The same training that helped mothers use MUAC tapes can also teach them how to use simplified thermometers, which look like soft plastic cards and are placed on a child’s forehead. 

“Every mother in Europe, or North America has a thermometer at home, so why not in sub-Saharan Africa?” said Augier. “The thermometer has three colours; green means OK, yellow means be careful and red means run to the health centre,” said Augier.  

Augier said malnutrition and disease peak during the agricultural season, so being able to check if your child is fit and healthy is crucial in terms of opportunity costs. 

“As a mother, you are worried that you’re child is sick because he is not eating, or has diarrhoea. You put it (the thermometer) on and check and that potentially saves you travel to the health centre, which 50 percent of the time is 5 kilometres away, and sometimes 10 to 15 kilometres away,” said Augier.  

“Going to the health centre take a whole day, and as disease peaks during the agricultural season, this would mean missing a day of agricultural labour, which only lasts for 60-90 days a year,” he said, noting that if you have six or seven children as they often do in Niger, you might end up missing 20 days in that short season of earning money or growing crops. 

ALIMA also has an idea, still in the research phase, about how to help mothers make sense of the complicated vaccination calendar that tells them when to go and get vaccinations at the local health centre. Lack of vaccinations is another key reason why children fall ill in the Sahel.   

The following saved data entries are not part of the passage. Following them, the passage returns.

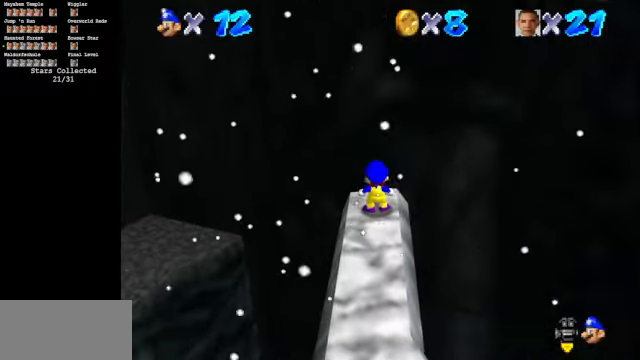
Gameplay with a controller (Nintendo layout); each line is a JSON object with the inputs held at the frame after it. "events" lists button and stick changes between this image and that frame as [ms after this image, input, new state], when the widget could be followed in between. Not read: L3 R3.
{"buttons": [], "left_stick": "center", "events": []}
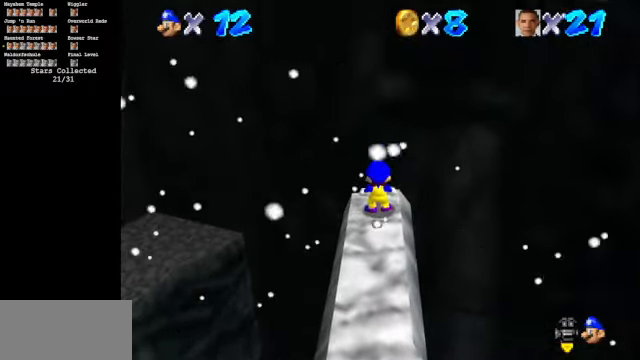
{"buttons": ["A"], "left_stick": "down", "events": [[133, "left_stick", "down"], [467, "A", "down"]]}
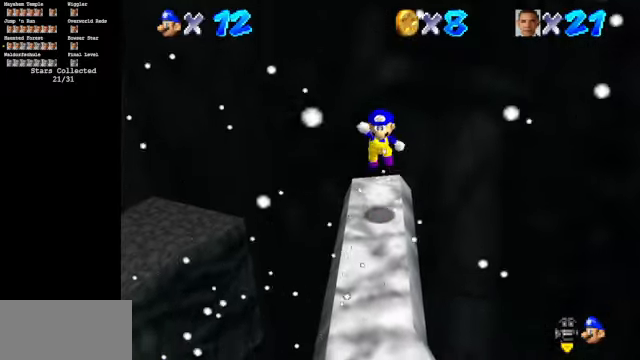
{"buttons": ["C_DOWN", "C_LEFT"], "left_stick": "down", "events": [[200, "A", "up"], [467, "C_LEFT", "down"], [500, "C_DOWN", "down"]]}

“Mothers in Africa carry their children in cloths wrapped around their backs called pagnes. We intend to print the calendar and other information related to the kid’s health on one side of this cloth, and on the other side we will print different traditional patterns,” he said.

ALIMA is a small player in contrast to other NGOs operating in the Sahel like MSF, Oxfam or Save the Children, but these smaller, faster and more flexible NGOs could make all the difference in tackling the daunting Sahel Crisis.